Naturalist and author Peter Marren fears it is not just ash trees that are under threat from imported disease.

The killer fungus chalara fraxinea has arrived in Britain from Europe and has already been found in ten counties in the east of England. Forestry experts say it is only a matter of time before it sweeps the country, killing ash trees and denuding the countryside in the same way that Dutch elm disease destroyed elms.

However, Ramsbury naturalist Mr Marren says other rare trees suffering from imported diseases and/or the effects of global warming include the oak, beech, alder and crack willow.

He said: “Ash is, or was, about the last remaining thriving tree.” He fears that any ‘heavy handed’ moves to remove the trees with heavy machinery going into woods and copses will cause ever further damage to their fragile ecology.

Mr Marren, a semi-retired journalist, said he could look out from his Newtown home on the edge of Ramsbury and see ash trees everywhere in the woodland and along the River Kennet.

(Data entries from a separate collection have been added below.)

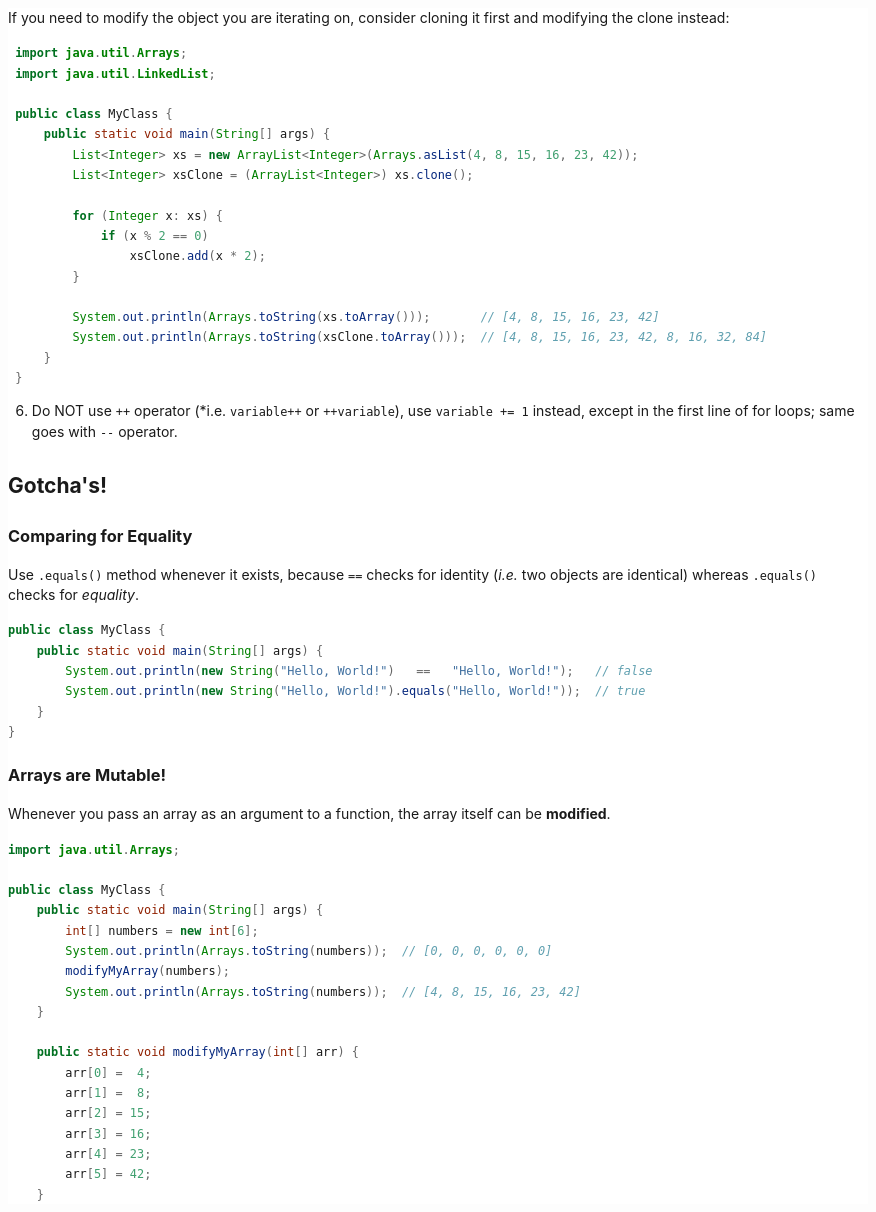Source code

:    If you need to modify the object you are iterating on, consider cloning it first and modifying the clone instead:
   
   ```java
	import java.util.Arrays;
	import java.util.LinkedList;

	public class MyClass {
		public static void main(String[] args) {
			List<Integer> xs = new ArrayList<Integer>(Arrays.asList(4, 8, 15, 16, 23, 42));
			List<Integer> xsClone = (ArrayList<Integer>) xs.clone();
		
			for (Integer x: xs) {
				if (x % 2 == 0)
					xsClone.add(x * 2);
			}
		
			System.out.println(Arrays.toString(xs.toArray()));       // [4, 8, 15, 16, 23, 42]
			System.out.println(Arrays.toString(xsClone.toArray()));  // [4, 8, 15, 16, 23, 42, 8, 16, 32, 84]
		}
	}
   ```

6. Do NOT use `++` operator (*i.e. `variable++` or `++variable`), use `variable += 1` instead, except in the first line of for loops; same goes with `--` operator.



## Gotcha's!

### Comparing for Equality
Use `.equals()` method whenever it exists, because `==` checks for identity (*i.e.* two objects are identical) whereas `.equals()` checks for *equality*.

```java
public class MyClass {
	public static void main(String[] args) {
		System.out.println(new String("Hello, World!")   ==   "Hello, World!");   // false
		System.out.println(new String("Hello, World!").equals("Hello, World!"));  // true
	}
}
```

### Arrays are Mutable!
Whenever you pass an array as an argument to a function, the array itself can be **modified**.

```java
import java.util.Arrays;

public class MyClass {
	public static void main(String[] args) {
		int[] numbers = new int[6];
		System.out.println(Arrays.toString(numbers));  // [0, 0, 0, 0, 0, 0]
		modifyMyArray(numbers);
		System.out.println(Arrays.toString(numbers));  // [4, 8, 15, 16, 23, 42]
	}
	
	public static void modifyMyArray(int[] arr) {
		arr[0] =  4;
		arr[1] =  8;
		arr[2] = 15;
		arr[3] = 16;
		arr[4] = 23;
		arr[5] = 42;
	}
```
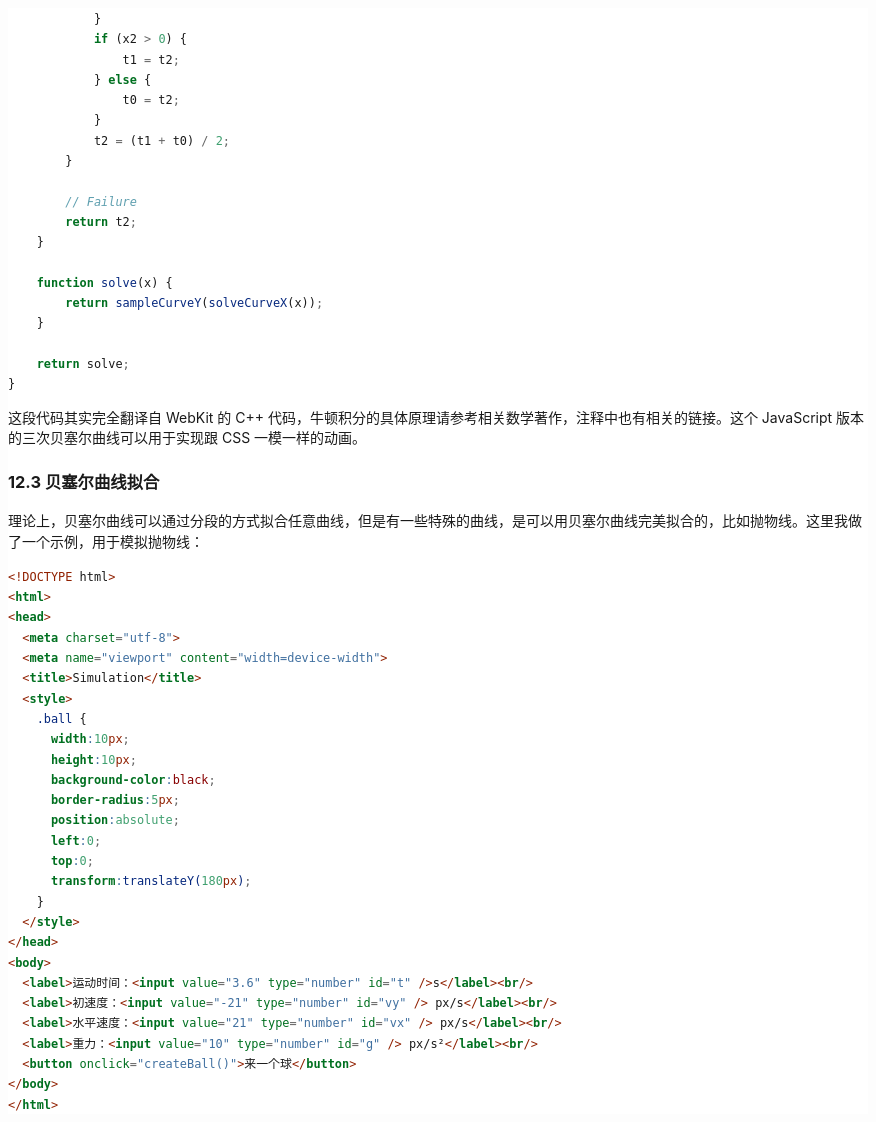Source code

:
 ```js
            }
            if (x2 > 0) {
                t1 = t2;
            } else {
                t0 = t2;
            }
            t2 = (t1 + t0) / 2;
        }

        // Failure
        return t2;
    }

    function solve(x) {
        return sampleCurveY(solveCurveX(x));
    }

    return solve;
}
```

这段代码其实完全翻译自 WebKit 的 C++ 代码，牛顿积分的具体原理请参考相关数学著作，注释中也有相关的链接。这个 JavaScript 版本的三次贝塞尔曲线可以用于实现跟 CSS 一模一样的动画。

### 12.3 贝塞尔曲线拟合

理论上，贝塞尔曲线可以通过分段的方式拟合任意曲线，但是有一些特殊的曲线，是可以用贝塞尔曲线完美拟合的，比如抛物线。这里我做了一个示例，用于模拟抛物线：

```html
<!DOCTYPE html>
<html>
<head>
  <meta charset="utf-8">
  <meta name="viewport" content="width=device-width">
  <title>Simulation</title>
  <style>
    .ball {
      width:10px;
      height:10px;
      background-color:black;
      border-radius:5px;
      position:absolute;
      left:0;
      top:0;
      transform:translateY(180px);
    }
  </style>
</head>
<body>
  <label>运动时间：<input value="3.6" type="number" id="t" />s</label><br/>
  <label>初速度：<input value="-21" type="number" id="vy" /> px/s</label><br/>
  <label>水平速度：<input value="21" type="number" id="vx" /> px/s</label><br/>
  <label>重力：<input value="10" type="number" id="g" /> px/s²</label><br/>
  <button onclick="createBall()">来一个球</button>
</body>
</html>
```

He fears, however, that the ash will inevitably go the same way as the mighty elm, which was an emblem of Wiltshire until Dutch elm disease wiped them out by their tens of thousands.

One of the county’s most famous elms stood in the middle of The Square in Ramsbury until the mid-1980s and became the logo of the Ramsbury Building Society.

Mr Marren said: “Trees have suffered from imported diseases more in the last 12 years than in the whole of the previous century”. He believes the ash dieback disease possibly arrived in Britain in the five million-plus ash saplings imported into the UK between 2003-10 for largely community planting schemes.

Writing in an online blog he said: “We are about to lose perhaps our most elegant, certainly the healthiest, native tree.”